Now authority gets murky and geeks want the numbers here. But secretly, as Martin Pool points out, “humans are cunningly designed to do trust calculations in firmware” (yes, even people who trust their conscious mind more than their firmware). You can also see Dorothea Salo on heuristics for evaluating source reliability.

Of course, encyclopedias have different standards, because otherwise you’d get a bibliography that stood twice as high as the encyclopedia stack. (Less of a problem on DVD or the web, mind you!) I believe the system is that they rely more directly on authority: rather than sourcing the article’s facts from authority, you get an authority to write the article. Wikipedia can’t go this way, so they are left with two choices for establishing authority: have a really good reputation and a bunch of caring people, or more citations.

Citations are my secret shame, by the way, once you get used to following them and discovering interesting background information you get addicted. I wouldn’t say no to more citations on Wikipedia. (Take Franz Ferdinand for example — since we all knew I had to look up that date in a couple of places — “[n]o evidence has been found to support suggestions that his low-security visit to Sarajevo was arranged […] with the intention of exposing him to the risk of assassination” huh? Well, it would be interesting to read about who made the allegations and about the hunt for evidence, yes?)

Compare the issue of fact checking in software.

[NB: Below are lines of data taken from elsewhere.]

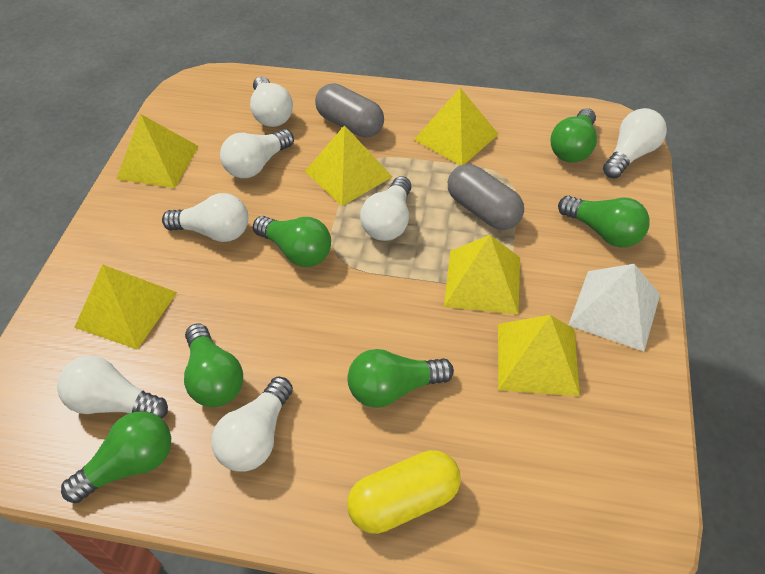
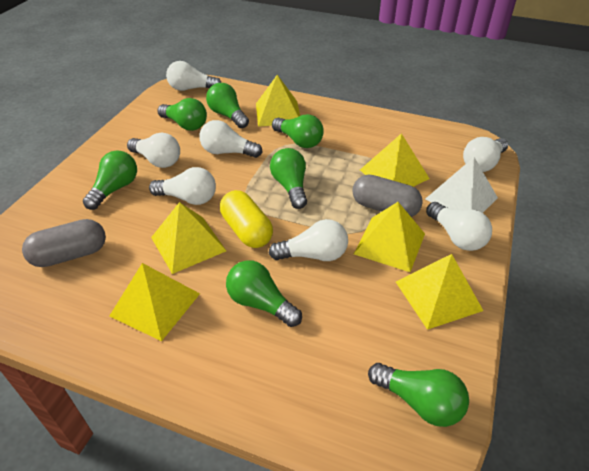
green light bulb: 6 -> 7

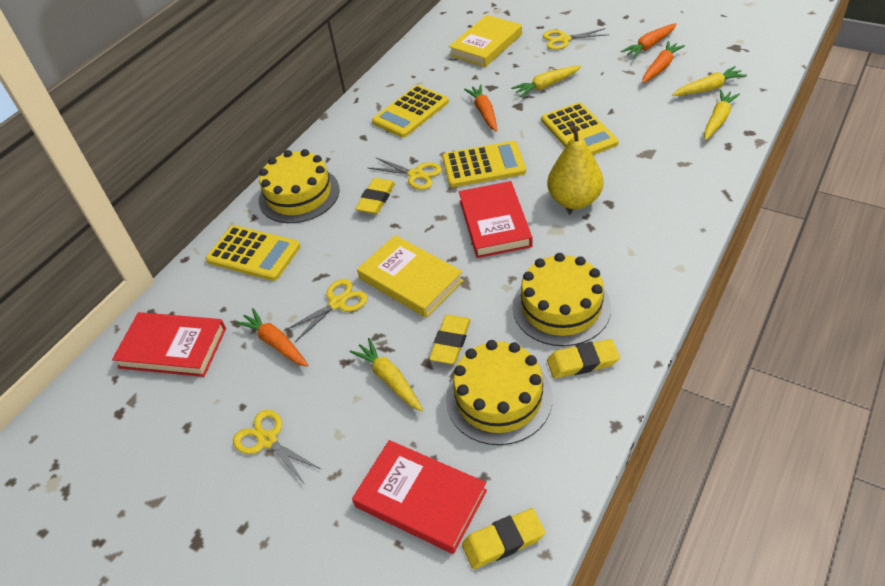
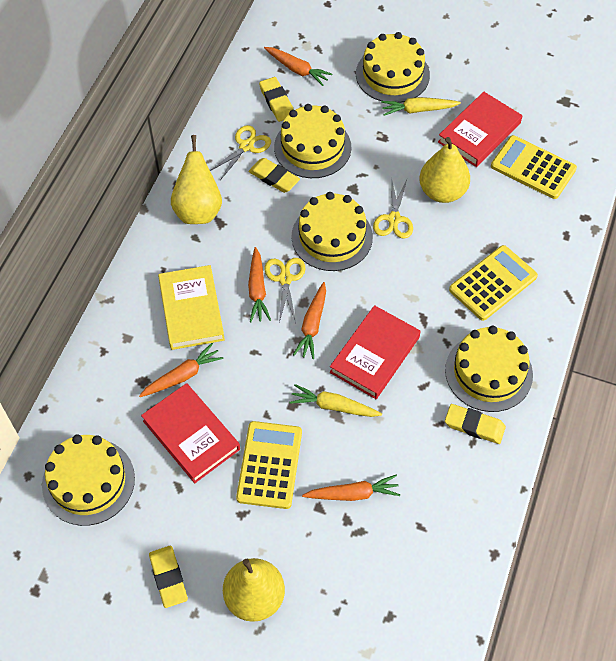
orange carrot: 4 -> 5
yellow book: 2 -> 1
yellow cake: 3 -> 5
yellow calculator: 4 -> 3
yellow carrot: 4 -> 2
yellow pear: 1 -> 3
yellow scissors: 4 -> 3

Although it has been argued (not, I think, by Eric S. Raymond, but by people extending his “many eyes” argument) that security problems in Free Software ought to be discovered very quickly because of sharp eyed people reading the code, bug reports tend to be inspired by the code not doing something you want it to do. (Except in the case of Metacity, which I think would need to display an obscene and anatomically implausible insult to me whilst running around in the background deleting all my files after emailing them one-by-one to my worst enemy before I’d believe I’d found a bug in it.)

This is a similar problem to that of finding dull smoking statistics inserted into Wikipedia by attackers or simply by authors who got their facts wrong: the less your bug displays itself to non-hostile people in the course of their usage, the less likely it is to be reported. It’s even worse, in fact, because while I can’t see any real reason for hostile people to search Wikipedia for false facts aside from saying “hah, take that insecure Internet, back to the World Book!”, there are a lot of reasons for hostile people to search for holes in your software.

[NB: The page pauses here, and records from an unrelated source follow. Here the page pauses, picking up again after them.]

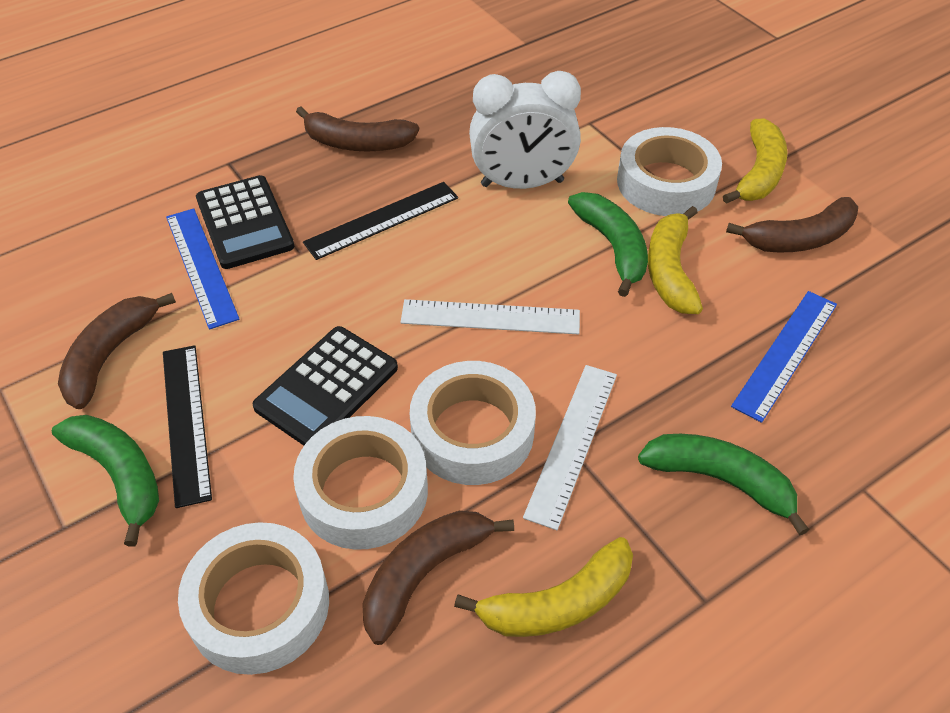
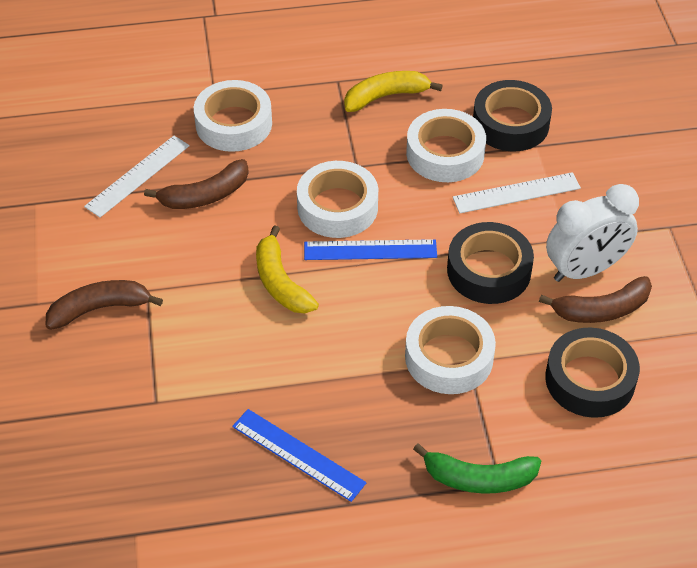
black calculator: 2 -> 0
black ruler: 2 -> 0
black tape: 0 -> 3
brown banana: 4 -> 3
green banana: 3 -> 1
yellow banana: 3 -> 2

I think the argument for relying on authority is less good too. Being an authority on history involves having mastery of an enormous number of facts and a considerable number of arguments, together with a nose for intellectual trends, some good mates, and a lot of cut-and-thrust. But while code authorities write a lot of code, and understand a larger amount of it, they don’t by and large earn their status in a competitive arena where their code is successful only if other people’s code is wrong, incomplete or doubtful.

This has considerable advantage in production time, as anyone who’s familiar with existing tools intended to introduce proofs of correctness knows. However, I think it has a minor cost in that there’s nowhere near the same incentive to engage with and criticise other people’s code, unless you’re a criminal. Of course I know that there are code auditors who aren’t searching for criminal opportunities, however that the professional incentive for everyone to do it is lacking.

And in some ways, Wikipedia also lacks this professional incentive. In a volunteer project rather than a cut-throat professional world where everyone is fighting for tenure, the incentives for fact checking are less. It’s essentially reducible to the old problem about getting people to write documentation: you can pay them, you can hurt them (this is how you get people to report bugs) or you can make it sexy. Ouch.